Wir suchten nach den jungen Landvermesser°innen am Mittwoch Mittag und fanden zwei der Gruppen in voller Aktion: Bei der Längenmessung entlang der Ausfallstraße Richtung Wesselburen und mitten in den Feldern hinter dem Gartenbaugelände beim Winkelmessen. Am Ende wird jede Gruppe jeden Arbeitsschritt in ihrem Teilgebiet praktisch durchgeführt haben. Dann werden die gemessenen Werte zusammen gelegt, und das ganze Polygon wird detailliert durchgerechnet - denn draußen in der Landschaft werden nur wenige Kardinalpunkte tatsächlich eingemessen. Der Rest findet am Schreibtisch und mit reinster Trigonometrie statt**. Danach werden die eigentlichen Landschaftsmerkmale - Häuser, Wege, Gräben - eingemessen. Zum Schluss zeichnet jede°r Schüler°in eine individuell gestaltete Karte.

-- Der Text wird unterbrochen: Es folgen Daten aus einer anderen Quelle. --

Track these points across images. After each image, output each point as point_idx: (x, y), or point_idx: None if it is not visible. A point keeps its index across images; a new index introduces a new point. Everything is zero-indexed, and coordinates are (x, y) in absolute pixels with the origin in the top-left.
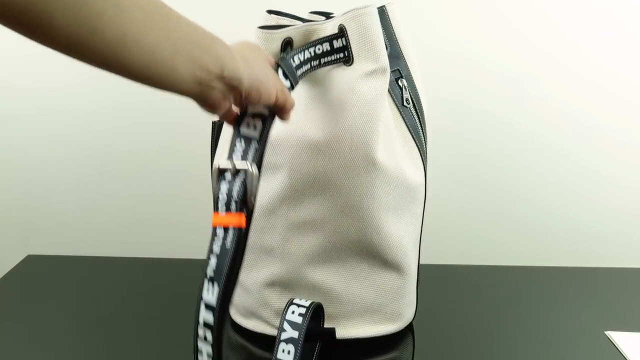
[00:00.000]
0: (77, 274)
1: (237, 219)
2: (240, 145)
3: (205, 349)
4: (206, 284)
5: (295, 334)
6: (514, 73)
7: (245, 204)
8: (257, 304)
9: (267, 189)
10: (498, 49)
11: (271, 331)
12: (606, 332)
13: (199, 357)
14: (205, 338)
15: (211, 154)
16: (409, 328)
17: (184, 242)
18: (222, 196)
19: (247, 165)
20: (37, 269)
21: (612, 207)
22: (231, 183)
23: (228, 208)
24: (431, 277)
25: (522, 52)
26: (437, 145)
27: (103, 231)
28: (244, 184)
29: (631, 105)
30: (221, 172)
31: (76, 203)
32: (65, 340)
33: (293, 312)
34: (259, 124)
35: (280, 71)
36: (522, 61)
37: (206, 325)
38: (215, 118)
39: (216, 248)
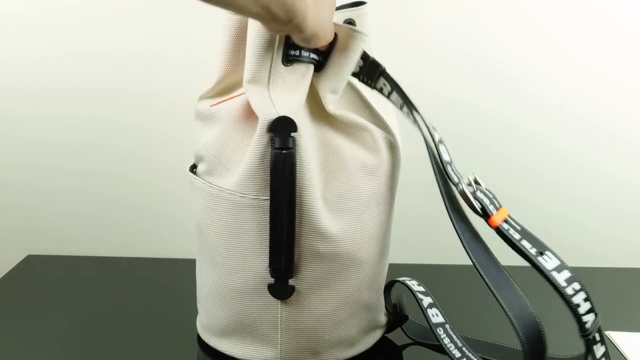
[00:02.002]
0: (77, 274)
1: (506, 210)
2: (451, 171)
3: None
4: (542, 257)
5: (430, 300)
6: (513, 71)
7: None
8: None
9: None
10: (497, 45)
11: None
12: (606, 332)
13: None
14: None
15: None
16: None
17: (183, 243)
18: (487, 201)
19: (473, 176)
20: (37, 269)
21: (613, 207)
22: (482, 191)
23: (496, 206)
24: (431, 277)
25: (521, 49)
26: None
27: (103, 231)
28: (485, 189)
29: (634, 104)
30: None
31: (77, 203)
32: (65, 340)
33: (414, 285)
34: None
35: None
36: (522, 59)
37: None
38: None
39: (516, 235)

"Die jungen Leute sind in diesem Alter an der konkreten Umwelt sehr interessiert  - die reine Ich-Bezogenheit der Pubertät flaut langsam ab", hat Rosbigalle in den Jahrzehnten seiner Tätigkeit immer wieder bemerkt. Seine langjährige Erfahrung untermauert die Impulse der Waldorfpädagogik, die Rudolf Steiner vor 100 Jahren gesetzt hat. Einzig die wenig abwechlungsreiche Marsch hat er zu bemängeln. "Aber mit den Jahren wird sich sicherlich auch an dieser Schule herumsprechen, welcher Segen*** das Vermessungspraktikum für die Entwicklung der jungen Menschen ist", sagt Rosbigalle augenzwinkernd und hofft künftig auf Projektfahrten in andere Regionen.  Denn das Arbeiten und Lernen sei fern vom Alltag sehr viel intensiver, wie sich an anderen Schulen immer wieder erwiesen habe. Und das betrifft nicht nur die Mathematik, sondern auch die sozialen Prozesse. Eines der großen Geschenke sei die Arbeit auf Augenhöhe zwischen den Schüler*innen und den Lehrkräften, was sich nach dem Vermessungspraktikum immer besser etabliere, ergänzt der erfahrene Pädagoge abschließend.

 

* Rolf Rosbigalle begleitet seit rund sieben Jahren unsere Schule in den Fächern Mathematik und Physik der Oberstufe. Seit 41 Jahren ist er in der Waldorfpädagogik tätig und vielerorts in der Lehrerausbildung engagiert. Derzeit fungiert Herr Rosbigalle als Mentor für unsere Kollegen Gerrit van der Toren und Andrea Kipf, die künftig das Vermessungspraktikum bzw. den Physikunterricht der Oberstufe übernehmen werden.

** Kurzer Abriss der Trigonometrie: Jede Fläche lässt sich in Dreiecke aufteilen. Jedes Dreieck definiert sich aus drei Seitenlängen. Wenn drei Größen (aber nicht nur Winkel) bekannt sind, ist das Dreieck mathematisch zu berechnen.

Zur Landvermessung wird ein Netz aus geschickt angeordneten Punkten über die Landschaft gelegt, einige Winkel und Längen davon werden eingemessen. Anschließdend können alle Längen und Winkel berechnet werden.

*** "Primi inter pares" ist das Prinzip dieser Lehrmethode: "Erste unter Gleichen". Die Lehrer°innen treten langsam als Lehrende zurück und begleiten mit ihrem Wissen die Schüler°innen mehr, als dass sie ihnen das Wissen "eintrichtern". Rolf Rosbigalle hat in seiner langen Laufbahn immer wieder festgestellt, dass die jungen Menschen dadurch innerlich maßgeblich reifen und ihnen der Weg in eigenverantwortliches Leben und Arbeiten am Ende der Pubertät leichter gemacht wird. Das Landvermessungspraktikum ist deshalb ein echtes Geschenk an die Heranwachsenden - und alle Menschen, die mit ihnen zu tun haben.